→ Requirement
All lines from the entries below that contain the string "Right" should be copied out.
***** Record excerpts
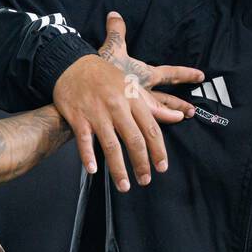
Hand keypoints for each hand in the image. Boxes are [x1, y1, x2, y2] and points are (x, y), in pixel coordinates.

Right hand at [52, 12, 202, 191]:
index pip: (151, 129)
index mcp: (133, 99)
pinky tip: (94, 170)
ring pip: (111, 144)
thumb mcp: (133, 87)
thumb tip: (178, 116)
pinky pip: (85, 140)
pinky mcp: (78, 117)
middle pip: (134, 140)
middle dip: (141, 163)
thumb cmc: (107, 78)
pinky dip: (88, 156)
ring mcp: (97, 113)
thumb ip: (154, 105)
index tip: (162, 167)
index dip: (158, 150)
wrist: (74, 65)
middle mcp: (117, 107)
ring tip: (125, 186)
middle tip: (145, 181)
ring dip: (118, 168)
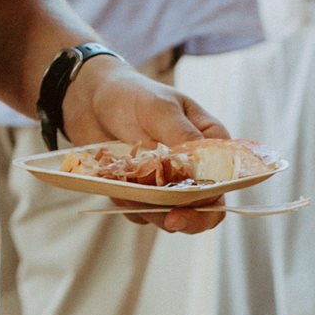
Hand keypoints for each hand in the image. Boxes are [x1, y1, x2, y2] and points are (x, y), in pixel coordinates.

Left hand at [61, 55, 234, 233]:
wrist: (90, 99)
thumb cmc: (132, 94)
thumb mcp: (160, 108)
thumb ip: (182, 136)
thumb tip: (200, 167)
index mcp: (207, 143)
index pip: (223, 179)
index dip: (213, 197)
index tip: (194, 202)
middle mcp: (191, 167)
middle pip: (203, 207)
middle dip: (188, 218)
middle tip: (171, 220)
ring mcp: (166, 183)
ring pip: (170, 215)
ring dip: (152, 213)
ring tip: (128, 193)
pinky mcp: (142, 192)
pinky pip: (141, 212)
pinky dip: (130, 206)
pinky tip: (116, 187)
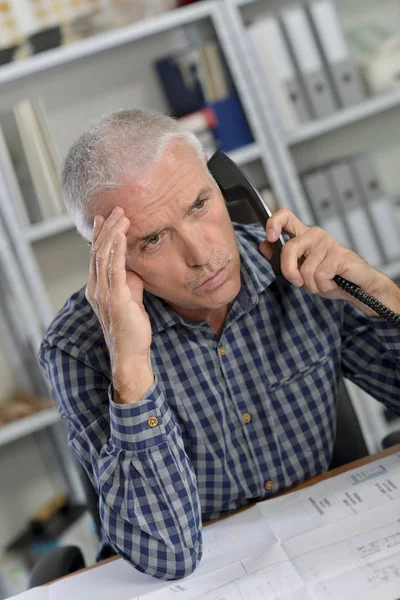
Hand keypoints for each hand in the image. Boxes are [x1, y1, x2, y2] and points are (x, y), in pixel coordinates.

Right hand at [86, 206, 152, 401]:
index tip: (105, 216)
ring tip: (123, 215)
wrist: (131, 353)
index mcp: (96, 288)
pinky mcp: (115, 298)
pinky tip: (124, 235)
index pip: (96, 255)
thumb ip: (129, 281)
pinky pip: (115, 268)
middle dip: (107, 228)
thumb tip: (134, 266)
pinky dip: (118, 249)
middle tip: (116, 209)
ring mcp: (103, 293)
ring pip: (104, 255)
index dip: (99, 234)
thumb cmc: (131, 328)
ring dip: (114, 233)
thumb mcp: (130, 298)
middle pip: (97, 251)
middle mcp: (95, 288)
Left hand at [259, 209, 398, 315]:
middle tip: (298, 282)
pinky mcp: (339, 254)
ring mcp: (327, 243)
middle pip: (289, 249)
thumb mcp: (301, 270)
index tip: (270, 237)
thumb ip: (283, 257)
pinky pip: (320, 276)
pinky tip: (333, 282)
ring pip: (305, 270)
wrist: (358, 287)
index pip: (285, 216)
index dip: (273, 223)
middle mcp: (314, 235)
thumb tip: (264, 245)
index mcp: (303, 236)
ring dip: (313, 285)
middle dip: (289, 272)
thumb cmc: (331, 277)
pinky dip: (324, 286)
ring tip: (324, 281)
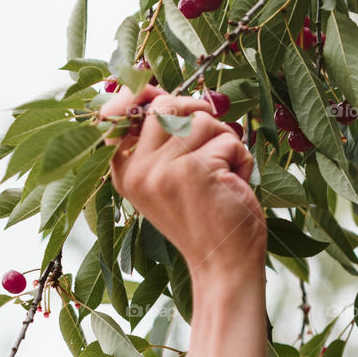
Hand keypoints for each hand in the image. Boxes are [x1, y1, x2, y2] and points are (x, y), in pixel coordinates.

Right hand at [99, 84, 267, 286]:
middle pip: (164, 105)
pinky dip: (241, 160)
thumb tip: (154, 89)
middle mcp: (138, 170)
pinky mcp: (196, 171)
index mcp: (125, 172)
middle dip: (196, 112)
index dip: (138, 93)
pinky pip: (228, 140)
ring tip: (223, 175)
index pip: (116, 113)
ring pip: (201, 120)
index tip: (155, 91)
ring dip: (224, 142)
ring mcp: (165, 170)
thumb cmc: (205, 220)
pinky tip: (234, 187)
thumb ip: (159, 140)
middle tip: (213, 136)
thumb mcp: (168, 180)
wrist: (224, 266)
**********
→ Problem solution
Right hand at [52, 12, 202, 191]:
Right hand at [86, 206, 152, 401]:
Right hand at [99, 84, 267, 286]:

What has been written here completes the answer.